#### Recorded data:
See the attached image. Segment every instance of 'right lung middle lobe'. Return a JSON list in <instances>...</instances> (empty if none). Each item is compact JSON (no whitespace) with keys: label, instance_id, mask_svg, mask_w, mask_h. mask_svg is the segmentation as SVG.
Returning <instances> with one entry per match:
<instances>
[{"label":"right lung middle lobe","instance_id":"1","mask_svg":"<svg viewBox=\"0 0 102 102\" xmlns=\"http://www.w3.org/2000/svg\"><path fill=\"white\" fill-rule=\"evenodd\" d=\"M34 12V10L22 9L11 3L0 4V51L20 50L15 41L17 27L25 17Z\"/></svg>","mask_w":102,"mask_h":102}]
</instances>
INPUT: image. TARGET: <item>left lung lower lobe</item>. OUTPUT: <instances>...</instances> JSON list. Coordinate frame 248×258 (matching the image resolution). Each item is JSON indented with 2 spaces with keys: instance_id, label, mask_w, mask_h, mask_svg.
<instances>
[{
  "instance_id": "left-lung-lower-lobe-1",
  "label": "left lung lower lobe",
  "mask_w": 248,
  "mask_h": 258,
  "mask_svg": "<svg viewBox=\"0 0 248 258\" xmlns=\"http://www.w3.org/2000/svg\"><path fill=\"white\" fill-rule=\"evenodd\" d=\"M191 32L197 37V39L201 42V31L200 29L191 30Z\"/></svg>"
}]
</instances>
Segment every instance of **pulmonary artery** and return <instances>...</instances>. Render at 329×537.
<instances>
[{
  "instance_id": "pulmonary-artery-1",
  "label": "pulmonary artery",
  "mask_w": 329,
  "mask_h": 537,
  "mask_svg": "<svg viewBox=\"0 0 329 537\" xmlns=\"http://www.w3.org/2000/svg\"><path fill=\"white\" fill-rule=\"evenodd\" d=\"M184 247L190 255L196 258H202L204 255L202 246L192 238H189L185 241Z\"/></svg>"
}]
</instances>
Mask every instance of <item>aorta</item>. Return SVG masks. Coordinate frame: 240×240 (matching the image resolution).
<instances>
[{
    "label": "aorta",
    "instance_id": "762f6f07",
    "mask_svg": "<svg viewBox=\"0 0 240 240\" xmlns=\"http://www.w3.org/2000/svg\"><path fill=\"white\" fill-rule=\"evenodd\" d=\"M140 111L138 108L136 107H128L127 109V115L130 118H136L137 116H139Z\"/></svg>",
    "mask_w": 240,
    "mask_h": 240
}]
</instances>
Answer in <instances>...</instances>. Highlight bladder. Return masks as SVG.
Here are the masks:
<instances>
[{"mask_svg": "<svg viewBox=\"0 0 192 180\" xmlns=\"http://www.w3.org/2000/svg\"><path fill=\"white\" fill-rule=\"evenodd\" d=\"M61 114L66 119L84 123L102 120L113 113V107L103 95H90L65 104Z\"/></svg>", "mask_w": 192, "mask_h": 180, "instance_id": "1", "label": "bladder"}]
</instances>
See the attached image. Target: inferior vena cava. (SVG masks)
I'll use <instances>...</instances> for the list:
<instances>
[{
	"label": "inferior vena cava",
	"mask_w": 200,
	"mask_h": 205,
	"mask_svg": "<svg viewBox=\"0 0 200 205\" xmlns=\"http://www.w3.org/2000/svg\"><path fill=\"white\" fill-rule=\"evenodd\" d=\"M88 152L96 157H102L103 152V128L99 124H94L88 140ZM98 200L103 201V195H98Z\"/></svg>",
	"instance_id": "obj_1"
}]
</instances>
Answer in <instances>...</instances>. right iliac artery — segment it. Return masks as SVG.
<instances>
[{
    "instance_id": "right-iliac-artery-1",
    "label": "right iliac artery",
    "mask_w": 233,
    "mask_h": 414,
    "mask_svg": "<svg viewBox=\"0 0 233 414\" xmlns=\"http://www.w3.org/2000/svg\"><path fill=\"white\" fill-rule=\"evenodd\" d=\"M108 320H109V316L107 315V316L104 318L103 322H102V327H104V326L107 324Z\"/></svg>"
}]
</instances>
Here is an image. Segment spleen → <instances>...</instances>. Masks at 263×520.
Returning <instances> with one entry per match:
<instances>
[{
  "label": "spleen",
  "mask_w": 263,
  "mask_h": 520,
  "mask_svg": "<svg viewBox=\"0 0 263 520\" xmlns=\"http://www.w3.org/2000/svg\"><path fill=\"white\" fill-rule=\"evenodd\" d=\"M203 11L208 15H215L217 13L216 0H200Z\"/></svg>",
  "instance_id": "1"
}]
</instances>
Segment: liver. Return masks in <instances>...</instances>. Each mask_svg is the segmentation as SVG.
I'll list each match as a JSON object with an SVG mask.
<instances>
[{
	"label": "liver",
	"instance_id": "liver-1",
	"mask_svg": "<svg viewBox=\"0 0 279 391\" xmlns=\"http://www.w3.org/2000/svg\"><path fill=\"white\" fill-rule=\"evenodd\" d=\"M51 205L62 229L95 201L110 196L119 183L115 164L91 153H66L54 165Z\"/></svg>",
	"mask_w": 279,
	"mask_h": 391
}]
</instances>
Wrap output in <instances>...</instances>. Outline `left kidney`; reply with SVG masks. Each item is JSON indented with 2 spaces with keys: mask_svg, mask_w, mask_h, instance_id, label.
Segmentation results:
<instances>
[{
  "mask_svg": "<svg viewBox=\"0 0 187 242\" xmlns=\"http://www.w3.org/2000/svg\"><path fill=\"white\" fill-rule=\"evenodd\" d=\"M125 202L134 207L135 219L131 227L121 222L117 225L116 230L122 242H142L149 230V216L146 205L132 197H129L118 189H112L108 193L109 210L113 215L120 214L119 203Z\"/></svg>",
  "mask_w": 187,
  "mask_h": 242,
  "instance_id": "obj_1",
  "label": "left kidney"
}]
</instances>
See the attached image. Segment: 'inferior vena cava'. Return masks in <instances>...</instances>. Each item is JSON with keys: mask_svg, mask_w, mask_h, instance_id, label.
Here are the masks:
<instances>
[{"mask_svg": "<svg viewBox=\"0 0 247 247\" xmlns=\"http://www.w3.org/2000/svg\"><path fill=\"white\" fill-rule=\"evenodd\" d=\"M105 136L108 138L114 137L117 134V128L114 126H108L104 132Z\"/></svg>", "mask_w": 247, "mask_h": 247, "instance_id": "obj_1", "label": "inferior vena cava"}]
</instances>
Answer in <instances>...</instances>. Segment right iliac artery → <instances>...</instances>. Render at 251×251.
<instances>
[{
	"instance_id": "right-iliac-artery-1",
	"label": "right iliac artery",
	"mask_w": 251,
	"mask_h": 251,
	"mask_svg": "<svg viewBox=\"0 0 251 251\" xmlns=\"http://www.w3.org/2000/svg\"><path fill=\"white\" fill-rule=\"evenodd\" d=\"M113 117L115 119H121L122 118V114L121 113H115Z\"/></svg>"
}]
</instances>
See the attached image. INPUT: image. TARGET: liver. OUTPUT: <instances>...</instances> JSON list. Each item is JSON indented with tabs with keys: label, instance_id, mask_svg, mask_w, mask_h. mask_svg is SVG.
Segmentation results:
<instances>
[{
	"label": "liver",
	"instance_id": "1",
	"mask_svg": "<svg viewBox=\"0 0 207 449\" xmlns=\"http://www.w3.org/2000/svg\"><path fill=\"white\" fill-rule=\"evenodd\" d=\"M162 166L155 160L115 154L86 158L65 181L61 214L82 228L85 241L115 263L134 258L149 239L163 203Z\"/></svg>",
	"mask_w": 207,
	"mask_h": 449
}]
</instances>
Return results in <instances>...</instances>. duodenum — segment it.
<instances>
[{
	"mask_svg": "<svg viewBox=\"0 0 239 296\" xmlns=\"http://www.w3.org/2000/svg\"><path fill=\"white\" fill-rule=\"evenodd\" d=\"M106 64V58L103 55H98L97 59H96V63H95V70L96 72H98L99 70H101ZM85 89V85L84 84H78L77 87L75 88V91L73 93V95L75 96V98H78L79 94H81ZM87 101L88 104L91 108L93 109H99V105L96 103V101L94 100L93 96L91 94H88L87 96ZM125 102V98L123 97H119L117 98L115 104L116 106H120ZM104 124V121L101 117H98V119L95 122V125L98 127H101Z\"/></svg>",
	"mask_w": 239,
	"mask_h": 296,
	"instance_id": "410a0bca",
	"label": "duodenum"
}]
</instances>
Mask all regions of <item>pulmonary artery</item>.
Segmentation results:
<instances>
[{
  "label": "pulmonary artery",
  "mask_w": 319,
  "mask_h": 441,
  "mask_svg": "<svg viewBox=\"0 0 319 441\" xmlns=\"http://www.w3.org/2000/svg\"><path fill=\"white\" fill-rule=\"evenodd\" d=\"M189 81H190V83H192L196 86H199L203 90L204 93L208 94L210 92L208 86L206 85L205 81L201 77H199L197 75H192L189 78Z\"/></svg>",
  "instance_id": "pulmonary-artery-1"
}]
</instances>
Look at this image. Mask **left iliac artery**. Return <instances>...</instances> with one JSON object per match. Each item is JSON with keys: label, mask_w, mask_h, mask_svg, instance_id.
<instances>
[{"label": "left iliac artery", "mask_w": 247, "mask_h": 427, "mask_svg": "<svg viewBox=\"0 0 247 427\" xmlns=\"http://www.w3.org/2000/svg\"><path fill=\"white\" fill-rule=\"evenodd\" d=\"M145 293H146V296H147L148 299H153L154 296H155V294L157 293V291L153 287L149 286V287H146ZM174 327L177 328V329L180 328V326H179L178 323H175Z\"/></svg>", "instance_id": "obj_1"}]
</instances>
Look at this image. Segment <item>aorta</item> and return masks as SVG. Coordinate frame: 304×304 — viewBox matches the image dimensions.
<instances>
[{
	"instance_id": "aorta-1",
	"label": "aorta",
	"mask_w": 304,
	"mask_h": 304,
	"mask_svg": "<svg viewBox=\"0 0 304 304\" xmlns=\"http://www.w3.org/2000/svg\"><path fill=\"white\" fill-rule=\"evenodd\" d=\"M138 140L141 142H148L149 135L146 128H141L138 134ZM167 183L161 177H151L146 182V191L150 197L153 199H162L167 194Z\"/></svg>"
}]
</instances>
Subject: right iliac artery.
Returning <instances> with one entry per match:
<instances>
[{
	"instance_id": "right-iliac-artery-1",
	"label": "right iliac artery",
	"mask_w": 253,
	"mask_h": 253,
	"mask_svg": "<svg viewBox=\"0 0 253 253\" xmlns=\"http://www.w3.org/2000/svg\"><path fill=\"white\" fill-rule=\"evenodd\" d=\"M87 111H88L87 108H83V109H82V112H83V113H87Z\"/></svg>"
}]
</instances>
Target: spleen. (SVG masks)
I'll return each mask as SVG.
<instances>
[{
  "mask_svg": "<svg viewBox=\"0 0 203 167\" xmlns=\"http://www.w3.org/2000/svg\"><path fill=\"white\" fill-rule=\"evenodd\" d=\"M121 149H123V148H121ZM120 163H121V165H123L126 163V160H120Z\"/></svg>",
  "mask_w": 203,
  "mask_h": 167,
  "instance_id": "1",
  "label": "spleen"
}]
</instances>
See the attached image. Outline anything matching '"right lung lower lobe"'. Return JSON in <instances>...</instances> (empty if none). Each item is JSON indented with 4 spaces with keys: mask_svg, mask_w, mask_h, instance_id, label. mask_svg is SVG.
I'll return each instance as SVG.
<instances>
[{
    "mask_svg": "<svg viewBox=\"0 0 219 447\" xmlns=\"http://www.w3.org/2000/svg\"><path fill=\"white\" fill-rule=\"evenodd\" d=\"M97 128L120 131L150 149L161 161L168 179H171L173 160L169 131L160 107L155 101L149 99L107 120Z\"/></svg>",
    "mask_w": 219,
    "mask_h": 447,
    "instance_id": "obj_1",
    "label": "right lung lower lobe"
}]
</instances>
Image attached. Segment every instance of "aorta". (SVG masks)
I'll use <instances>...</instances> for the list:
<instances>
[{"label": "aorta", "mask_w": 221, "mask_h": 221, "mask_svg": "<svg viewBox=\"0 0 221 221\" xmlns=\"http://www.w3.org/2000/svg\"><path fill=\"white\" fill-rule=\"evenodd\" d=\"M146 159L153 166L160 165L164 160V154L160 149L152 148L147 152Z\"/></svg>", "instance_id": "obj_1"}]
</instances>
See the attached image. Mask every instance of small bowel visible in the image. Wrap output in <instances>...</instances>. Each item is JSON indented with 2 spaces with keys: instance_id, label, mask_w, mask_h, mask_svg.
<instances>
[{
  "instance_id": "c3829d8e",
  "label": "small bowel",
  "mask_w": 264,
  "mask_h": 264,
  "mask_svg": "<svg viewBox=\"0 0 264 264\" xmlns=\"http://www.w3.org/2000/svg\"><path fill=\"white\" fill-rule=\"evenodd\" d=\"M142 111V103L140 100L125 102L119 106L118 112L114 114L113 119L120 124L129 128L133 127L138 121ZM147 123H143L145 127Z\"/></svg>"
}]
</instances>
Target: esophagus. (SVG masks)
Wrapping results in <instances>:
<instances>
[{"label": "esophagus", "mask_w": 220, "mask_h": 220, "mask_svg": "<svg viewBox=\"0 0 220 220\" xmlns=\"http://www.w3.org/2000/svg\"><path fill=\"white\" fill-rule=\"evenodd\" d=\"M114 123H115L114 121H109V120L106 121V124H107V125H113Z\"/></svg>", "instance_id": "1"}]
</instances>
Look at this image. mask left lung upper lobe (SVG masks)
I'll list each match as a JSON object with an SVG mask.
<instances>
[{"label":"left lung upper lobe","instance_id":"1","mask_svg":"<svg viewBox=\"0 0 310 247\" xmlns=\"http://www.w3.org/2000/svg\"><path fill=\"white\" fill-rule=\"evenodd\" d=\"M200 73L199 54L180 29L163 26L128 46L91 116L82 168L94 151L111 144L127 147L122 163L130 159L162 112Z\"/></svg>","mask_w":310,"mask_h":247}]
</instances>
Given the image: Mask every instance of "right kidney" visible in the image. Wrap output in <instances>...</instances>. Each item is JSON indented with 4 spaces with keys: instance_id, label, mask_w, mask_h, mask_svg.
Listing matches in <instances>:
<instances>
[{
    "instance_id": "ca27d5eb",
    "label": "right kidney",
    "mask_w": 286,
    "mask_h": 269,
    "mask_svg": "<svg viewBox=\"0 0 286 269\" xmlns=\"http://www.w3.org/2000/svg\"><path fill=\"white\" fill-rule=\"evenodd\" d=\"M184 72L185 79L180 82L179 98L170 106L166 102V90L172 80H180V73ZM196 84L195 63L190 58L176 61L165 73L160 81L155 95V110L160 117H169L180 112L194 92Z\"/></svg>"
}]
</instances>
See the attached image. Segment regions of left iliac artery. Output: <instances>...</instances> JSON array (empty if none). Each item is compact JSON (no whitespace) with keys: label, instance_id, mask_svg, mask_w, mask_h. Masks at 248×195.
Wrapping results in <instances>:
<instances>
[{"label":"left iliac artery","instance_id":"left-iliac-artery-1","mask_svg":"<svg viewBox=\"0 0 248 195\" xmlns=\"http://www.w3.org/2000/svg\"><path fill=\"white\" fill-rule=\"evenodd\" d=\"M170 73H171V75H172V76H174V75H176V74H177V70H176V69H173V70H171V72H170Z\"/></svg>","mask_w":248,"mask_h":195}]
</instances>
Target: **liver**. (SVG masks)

#### Required work:
Can you rewrite everything from the line containing "Given the image: Mask" down to the end of the entries, swapping "liver" for "spleen" and leaving all else unchanged?

#### The response:
Given the image: Mask every instance of "right kidney" visible in the image. Wrap output in <instances>...</instances>. Each item is JSON indented with 4 spaces with keys: instance_id, label, mask_w, mask_h, mask_svg.
Listing matches in <instances>:
<instances>
[{
    "instance_id": "ca27d5eb",
    "label": "right kidney",
    "mask_w": 286,
    "mask_h": 269,
    "mask_svg": "<svg viewBox=\"0 0 286 269\" xmlns=\"http://www.w3.org/2000/svg\"><path fill=\"white\" fill-rule=\"evenodd\" d=\"M184 72L185 79L180 82L179 98L170 106L166 102V90L172 80H180V73ZM196 84L195 63L190 58L176 61L165 73L160 81L155 95V110L160 117H169L180 112L194 92Z\"/></svg>"
}]
</instances>
See the attached image. Segment regions of left iliac artery. Output: <instances>...</instances> JSON array (empty if none). Each item is compact JSON (no whitespace) with keys: label, instance_id, mask_svg, mask_w, mask_h. Masks at 248×195.
Wrapping results in <instances>:
<instances>
[{"label":"left iliac artery","instance_id":"left-iliac-artery-1","mask_svg":"<svg viewBox=\"0 0 248 195\" xmlns=\"http://www.w3.org/2000/svg\"><path fill=\"white\" fill-rule=\"evenodd\" d=\"M170 73H171V75H172V76H174V75H176V74H177V70H176V69H173V70H171V72H170Z\"/></svg>","mask_w":248,"mask_h":195}]
</instances>
Target: **spleen**. (SVG masks)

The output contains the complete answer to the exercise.